What if my parents had attended my Little League games and track meets and fed me more than bologna on bread for lunch everyday and required me to practice my instrument and read every night?

What if I had been sent to college immediately after high school instead of having to claw and scrape my way to get there years later?

Where might I be today?

And yet my mother might say that her style of parenting worked out just fine for me, and who could argue?  Her son is a successful teacher and novelist and he owns a small business.  He is married to a great woman and is raising a bright, precocious, well behaved daughter.

But this doesn’t mean that her parenting decisions were right.  While I have managed to survive and thrive, my sister has had a considerably tougher life and my brother disappeared five years ago and has not been seen or heard of since.

I managed to beat the odds, but they were certainly stacked against me.      

No, I suspect that there is a best way of parenting, and I suspect that my philosophy of ferocity is close to it.

And I know this makes some people angry, especially if they have adopted an opposing philosophy, because parenting is a very personal matter, and to question one’s decisions in regards to their children treads on dangerous ground.

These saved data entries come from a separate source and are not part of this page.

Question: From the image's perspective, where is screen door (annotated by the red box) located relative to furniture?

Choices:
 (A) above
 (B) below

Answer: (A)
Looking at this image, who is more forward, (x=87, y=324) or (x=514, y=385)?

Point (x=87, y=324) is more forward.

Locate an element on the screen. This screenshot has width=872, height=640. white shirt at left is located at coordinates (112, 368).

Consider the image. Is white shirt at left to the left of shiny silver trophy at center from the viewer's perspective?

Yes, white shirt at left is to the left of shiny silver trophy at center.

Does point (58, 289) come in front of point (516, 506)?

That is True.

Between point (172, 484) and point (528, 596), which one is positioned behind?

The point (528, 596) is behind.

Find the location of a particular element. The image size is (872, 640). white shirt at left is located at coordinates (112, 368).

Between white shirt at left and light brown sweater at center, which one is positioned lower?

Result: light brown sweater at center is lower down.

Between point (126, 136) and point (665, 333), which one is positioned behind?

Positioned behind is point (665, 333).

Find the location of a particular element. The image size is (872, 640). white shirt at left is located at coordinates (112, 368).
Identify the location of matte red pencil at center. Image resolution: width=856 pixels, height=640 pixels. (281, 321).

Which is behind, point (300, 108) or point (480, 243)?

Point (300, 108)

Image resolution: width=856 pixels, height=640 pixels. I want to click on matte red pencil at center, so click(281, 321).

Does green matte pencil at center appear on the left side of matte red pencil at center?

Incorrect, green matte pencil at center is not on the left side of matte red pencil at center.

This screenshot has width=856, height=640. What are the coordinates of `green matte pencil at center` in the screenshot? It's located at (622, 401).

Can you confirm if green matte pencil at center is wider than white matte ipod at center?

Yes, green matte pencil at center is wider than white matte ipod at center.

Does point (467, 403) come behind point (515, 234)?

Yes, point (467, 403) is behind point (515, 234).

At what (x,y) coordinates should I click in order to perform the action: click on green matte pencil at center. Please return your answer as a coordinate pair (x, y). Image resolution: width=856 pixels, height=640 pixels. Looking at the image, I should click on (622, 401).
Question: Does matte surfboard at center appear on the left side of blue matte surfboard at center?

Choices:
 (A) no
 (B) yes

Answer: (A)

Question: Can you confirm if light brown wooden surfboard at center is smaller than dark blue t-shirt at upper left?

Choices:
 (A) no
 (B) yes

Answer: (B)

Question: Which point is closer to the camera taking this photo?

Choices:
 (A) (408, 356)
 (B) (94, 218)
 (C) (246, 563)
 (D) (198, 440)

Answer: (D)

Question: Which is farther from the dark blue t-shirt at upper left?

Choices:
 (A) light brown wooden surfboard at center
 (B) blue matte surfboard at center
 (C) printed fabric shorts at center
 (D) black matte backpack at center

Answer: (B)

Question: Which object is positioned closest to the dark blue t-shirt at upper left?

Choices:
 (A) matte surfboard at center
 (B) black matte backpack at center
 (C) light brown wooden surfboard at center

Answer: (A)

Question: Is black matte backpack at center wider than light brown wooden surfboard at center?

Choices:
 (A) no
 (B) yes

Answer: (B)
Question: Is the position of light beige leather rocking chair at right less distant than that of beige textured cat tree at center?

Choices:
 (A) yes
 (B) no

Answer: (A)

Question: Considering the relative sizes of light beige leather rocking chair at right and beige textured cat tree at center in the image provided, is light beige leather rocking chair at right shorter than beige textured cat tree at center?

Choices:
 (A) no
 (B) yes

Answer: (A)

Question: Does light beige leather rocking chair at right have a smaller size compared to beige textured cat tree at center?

But relax. Just because I think I am right doesn’t mean that I am right.

I mean, I am right, or close to it.  But you can think otherwise.  

And it also doesn’t mean that I always adhere to this philosophy.  There are nights when my ferocity wanes as I battle with my daughter over brushing her teeth and rainy days when I cave into her demands to watch Sesame Street when I know that we cannot play outside.

Having a philosophy and adhering to it all of the time are two entirely different things.

I am not always as ferocious as I should be. 

But I still believe that I should be.